|Within a number of Western nation-states, internal national minorities are advancing
demands for political recognition and a measure of autonomy short of full
independence. General acceptance of democratic ideals places pressure on these
states to accede to such demands and devolve political power to national minorities.
This thesis examines the consequences that this process implies for political and
social cohesion in nationally diverse states; does the formal political recognition of
national diversity facilitate the integration of the state? Can nationally diverse
societies generate and maintain the bonds of social solidarity that are necessary if
they are to bind together effectively?
Part One of the thesis examines these issues from a theoretical perspective;
drawing on a range of existing analyses, from both classical and contemporary
literature, the concepts of state, nation, sovereignty, self-determination and social
cohesion are subject to detailed examination with a view to understanding how they
shape the political demands of national minorities and what the most implications of
these demands are.
Part Two aims at further interrogating these theoretical claims through an
empirical analysis of the Scottish devolution in 1999, established in 1999, and the
impact it has on political and social cohesion in Britain. This involves an
investigation into the historical development of a distinct Scottish nation, its
evolving relationship with the British state and the concept of ‘Britishness’, and the
factors accounting for the rise of Scottish nationalism in the second half of the
twentieth century.

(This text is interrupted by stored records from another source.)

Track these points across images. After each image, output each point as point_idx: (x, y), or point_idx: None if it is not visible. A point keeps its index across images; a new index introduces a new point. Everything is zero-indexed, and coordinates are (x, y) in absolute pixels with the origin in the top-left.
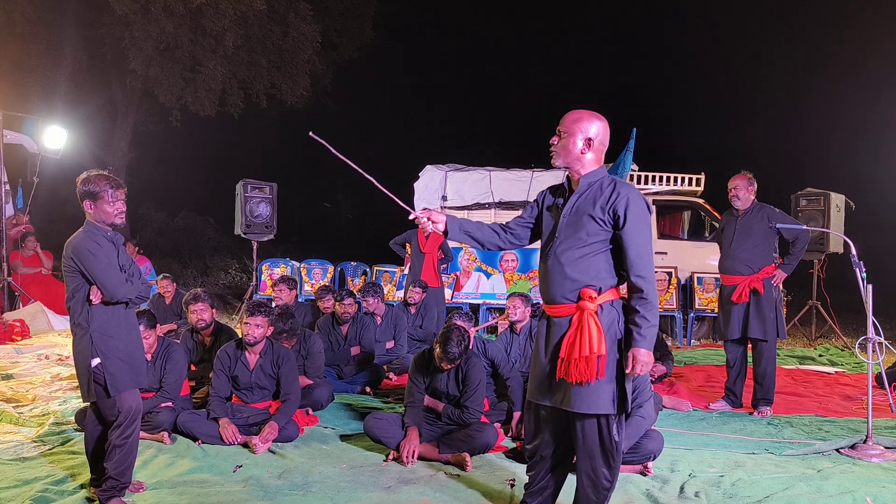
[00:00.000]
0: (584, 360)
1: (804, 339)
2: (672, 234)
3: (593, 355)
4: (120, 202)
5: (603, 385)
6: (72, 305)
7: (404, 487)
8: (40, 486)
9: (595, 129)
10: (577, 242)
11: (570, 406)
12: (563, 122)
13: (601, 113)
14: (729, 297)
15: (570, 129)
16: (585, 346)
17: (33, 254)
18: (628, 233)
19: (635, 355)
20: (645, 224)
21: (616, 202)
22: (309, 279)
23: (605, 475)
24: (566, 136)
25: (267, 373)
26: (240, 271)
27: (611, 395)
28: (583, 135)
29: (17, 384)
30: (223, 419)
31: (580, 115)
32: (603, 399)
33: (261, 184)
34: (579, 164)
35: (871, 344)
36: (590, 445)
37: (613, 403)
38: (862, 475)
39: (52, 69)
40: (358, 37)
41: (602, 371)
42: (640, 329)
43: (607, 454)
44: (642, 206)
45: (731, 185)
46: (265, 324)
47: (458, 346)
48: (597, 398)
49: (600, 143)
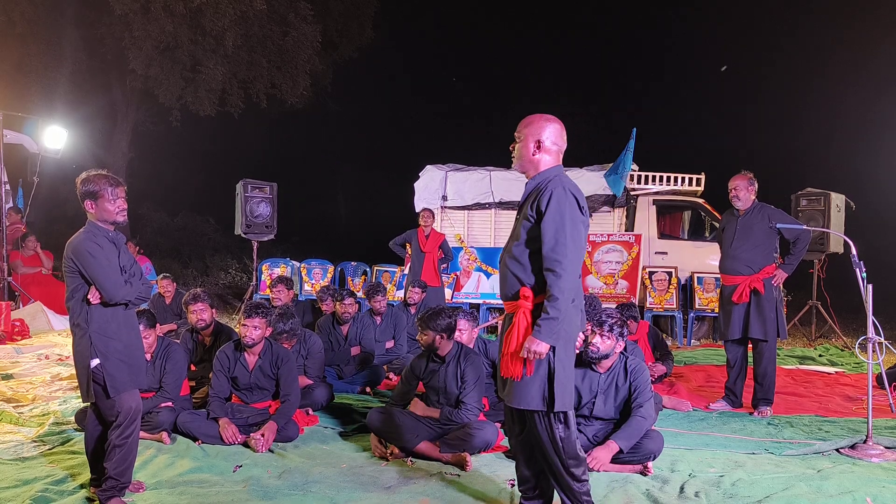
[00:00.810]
0: (512, 357)
1: (804, 339)
2: (672, 234)
3: (515, 352)
4: (121, 200)
5: (532, 382)
6: (71, 306)
7: (404, 487)
8: (40, 485)
9: (546, 131)
10: (516, 242)
11: (510, 401)
12: (518, 127)
13: (602, 113)
14: (729, 297)
15: (523, 133)
16: (514, 343)
17: (33, 254)
18: (543, 225)
19: (527, 344)
20: (562, 216)
21: (541, 198)
22: (309, 279)
23: (562, 472)
24: (520, 141)
25: (266, 374)
26: (240, 271)
27: (540, 393)
28: (533, 137)
29: (17, 384)
30: (223, 419)
31: (531, 119)
32: (533, 395)
33: (261, 184)
34: (532, 166)
35: (871, 344)
36: (538, 441)
37: (543, 401)
38: (862, 475)
39: (52, 69)
40: (358, 37)
41: (530, 368)
42: (539, 320)
43: (557, 450)
44: (563, 199)
45: (732, 185)
46: (262, 325)
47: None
48: (527, 394)
49: (553, 143)
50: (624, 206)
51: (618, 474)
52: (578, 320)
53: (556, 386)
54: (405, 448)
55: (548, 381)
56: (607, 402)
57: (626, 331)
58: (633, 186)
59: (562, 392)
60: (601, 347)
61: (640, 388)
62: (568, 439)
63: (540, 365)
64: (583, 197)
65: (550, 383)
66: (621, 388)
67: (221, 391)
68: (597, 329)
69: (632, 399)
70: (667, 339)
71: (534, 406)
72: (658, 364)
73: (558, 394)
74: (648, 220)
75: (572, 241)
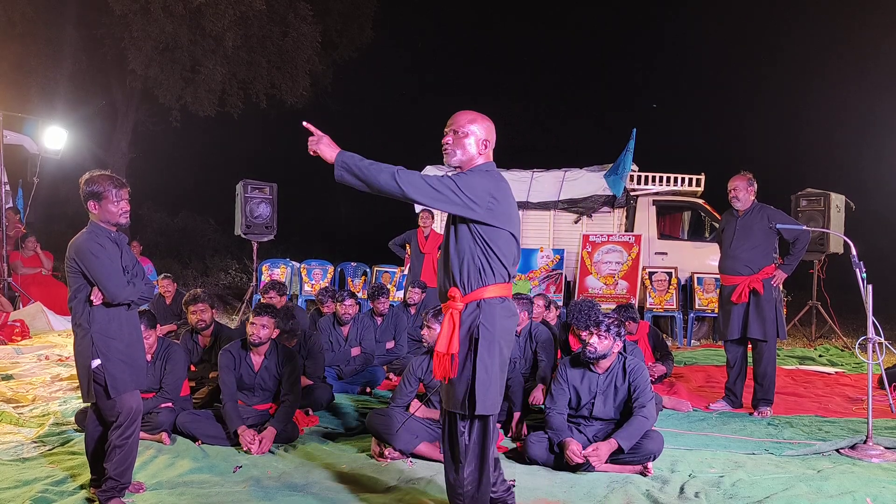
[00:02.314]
0: (440, 357)
1: (804, 340)
2: (672, 235)
3: (443, 354)
4: (124, 202)
5: (458, 384)
6: (73, 306)
7: (404, 487)
8: (40, 486)
9: (490, 131)
10: (447, 243)
11: (446, 403)
12: (455, 121)
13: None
14: (729, 298)
15: (468, 130)
16: (442, 344)
17: (33, 254)
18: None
19: None
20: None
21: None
22: (309, 280)
23: (452, 475)
24: (462, 137)
25: (272, 373)
26: (240, 272)
27: (463, 395)
28: (478, 137)
29: (18, 385)
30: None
31: (474, 117)
32: (457, 397)
33: (261, 184)
34: (471, 163)
35: (871, 344)
36: (444, 440)
37: (464, 404)
38: (862, 475)
39: (52, 69)
40: (358, 37)
41: (455, 369)
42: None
43: (455, 453)
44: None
45: (731, 185)
46: (271, 325)
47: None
48: (453, 395)
49: (491, 144)
50: (624, 206)
51: (618, 475)
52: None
53: (477, 389)
54: (405, 450)
55: (469, 384)
56: (607, 403)
57: (624, 330)
58: (632, 187)
59: (483, 395)
60: (598, 348)
61: (641, 388)
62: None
63: (462, 366)
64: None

Finally, the devolution settlement itself is made the central focus
of analysis, and the questions of its impact on the future political stability of Britain
as a single state and on the social cohesion of British society are examined with
reference to existing literature on devolution, survey data provided by the British and
Scottish Social Attitude surveys, and an analysis of significant discourses of nationbuilding
in the speeches of a number of important political figures.